EXERCISE. Reproduce verbatim every line from the start of the items through the line containing "Start: 23. Januar 2027 10:00 Uhr", inclusive.

Page-level text extractions:
↓

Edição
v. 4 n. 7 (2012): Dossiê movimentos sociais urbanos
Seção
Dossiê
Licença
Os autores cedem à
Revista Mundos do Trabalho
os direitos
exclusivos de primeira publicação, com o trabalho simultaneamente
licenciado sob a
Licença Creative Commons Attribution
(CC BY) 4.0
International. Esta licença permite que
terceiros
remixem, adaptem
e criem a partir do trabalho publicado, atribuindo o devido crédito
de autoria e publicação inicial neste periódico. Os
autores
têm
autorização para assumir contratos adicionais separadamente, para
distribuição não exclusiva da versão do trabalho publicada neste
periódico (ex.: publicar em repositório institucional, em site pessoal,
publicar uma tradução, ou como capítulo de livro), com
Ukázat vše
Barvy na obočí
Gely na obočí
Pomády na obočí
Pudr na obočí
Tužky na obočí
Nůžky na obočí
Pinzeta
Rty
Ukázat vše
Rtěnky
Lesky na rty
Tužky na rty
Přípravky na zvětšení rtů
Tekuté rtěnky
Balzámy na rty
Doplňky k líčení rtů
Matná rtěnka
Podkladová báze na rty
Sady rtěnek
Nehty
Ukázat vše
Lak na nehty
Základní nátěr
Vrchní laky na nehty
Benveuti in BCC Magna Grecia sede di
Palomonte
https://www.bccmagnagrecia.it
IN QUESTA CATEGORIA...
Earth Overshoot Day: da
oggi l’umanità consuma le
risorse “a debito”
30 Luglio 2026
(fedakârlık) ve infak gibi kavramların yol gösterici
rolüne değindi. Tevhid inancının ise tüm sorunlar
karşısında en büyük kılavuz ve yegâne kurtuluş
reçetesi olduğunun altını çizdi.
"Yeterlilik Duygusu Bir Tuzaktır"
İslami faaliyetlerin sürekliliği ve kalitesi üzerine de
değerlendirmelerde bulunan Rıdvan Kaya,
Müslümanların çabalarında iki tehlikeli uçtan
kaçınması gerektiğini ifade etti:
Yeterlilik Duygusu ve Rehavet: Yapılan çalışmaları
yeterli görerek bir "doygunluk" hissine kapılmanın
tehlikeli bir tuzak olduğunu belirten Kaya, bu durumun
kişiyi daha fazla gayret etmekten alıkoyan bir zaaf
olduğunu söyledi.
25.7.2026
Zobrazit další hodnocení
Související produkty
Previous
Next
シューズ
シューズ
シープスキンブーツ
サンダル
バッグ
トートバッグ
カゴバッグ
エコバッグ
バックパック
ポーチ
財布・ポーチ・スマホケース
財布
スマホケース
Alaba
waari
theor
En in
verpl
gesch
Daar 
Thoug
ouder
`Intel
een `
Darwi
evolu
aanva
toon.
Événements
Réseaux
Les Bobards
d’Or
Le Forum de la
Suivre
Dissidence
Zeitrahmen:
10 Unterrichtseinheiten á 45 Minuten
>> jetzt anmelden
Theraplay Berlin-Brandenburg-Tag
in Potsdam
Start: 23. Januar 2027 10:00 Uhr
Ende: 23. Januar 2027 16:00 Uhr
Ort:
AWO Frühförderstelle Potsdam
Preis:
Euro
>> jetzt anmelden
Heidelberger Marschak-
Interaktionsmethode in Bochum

↑

TASK OUTPUT.
Edição
v. 4 n. 7 (2012): Dossiê movimentos sociais urbanos
Seção
Dossiê
Licença
Os autores cedem à
Revista Mundos do Trabalho
os direitos
exclusivos de primeira publicação, com o trabalho simultaneamente
licenciado sob a
Licença Creative Commons Attribution
(CC BY) 4.0
International. Esta licença permite que
terceiros
remixem, adaptem
e criem a partir do trabalho publicado, atribuindo o devido crédito
de autoria e publicação inicial neste periódico. Os
autores
têm
autorização para assumir contratos adicionais separadamente, para
distribuição não exclusiva da versão do trabalho publicada neste
periódico (ex.: publicar em repositório institucional, em site pessoal,
publicar uma tradução, ou como capítulo de livro), com
Ukázat vše
Barvy na obočí
Gely na obočí
Pomády na obočí
Pudr na obočí
Tužky na obočí
Nůžky na obočí
Pinzeta
Rty
Ukázat vše
Rtěnky
Lesky na rty
Tužky na rty
Přípravky na zvětšení rtů
Tekuté rtěnky
Balzámy na rty
Doplňky k líčení rtů
Matná rtěnka
Podkladová báze na rty
Sady rtěnek
Nehty
Ukázat vše
Lak na nehty
Základní nátěr
Vrchní laky na nehty
Benveuti in BCC Magna Grecia sede di
Palomonte
https://www.bccmagnagrecia.it
IN QUESTA CATEGORIA...
Earth Overshoot Day: da
oggi l’umanità consuma le
risorse “a debito”
30 Luglio 2026
(fedakârlık) ve infak gibi kavramların yol gösterici
rolüne değindi. Tevhid inancının ise tüm sorunlar
karşısında en büyük kılavuz ve yegâne kurtuluş
reçetesi olduğunun altını çizdi.
"Yeterlilik Duygusu Bir Tuzaktır"
İslami faaliyetlerin sürekliliği ve kalitesi üzerine de
değerlendirmelerde bulunan Rıdvan Kaya,
Müslümanların çabalarında iki tehlikeli uçtan
kaçınması gerektiğini ifade etti:
Yeterlilik Duygusu ve Rehavet: Yapılan çalışmaları
yeterli görerek bir "doygunluk" hissine kapılmanın
tehlikeli bir tuzak olduğunu belirten Kaya, bu durumun
kişiyi daha fazla gayret etmekten alıkoyan bir zaaf
olduğunu söyledi.
25.7.2026
Zobrazit další hodnocení
Související produkty
Previous
Next
シューズ
シューズ
シープスキンブーツ
サンダル
バッグ
トートバッグ
カゴバッグ
エコバッグ
バックパック
ポーチ
財布・ポーチ・スマホケース
財布
スマホケース
Alaba
waari
theor
En in
verpl
gesch
Daar 
Thoug
ouder
`Intel
een `
Darwi
evolu
aanva
toon.
Événements
Réseaux
Les Bobards
d’Or
Le Forum de la
Suivre
Dissidence
Zeitrahmen:
10 Unterrichtseinheiten á 45 Minuten
>> jetzt anmelden
Theraplay Berlin-Brandenburg-Tag
in Potsdam
Start: 23. Januar 2027 10:00 Uhr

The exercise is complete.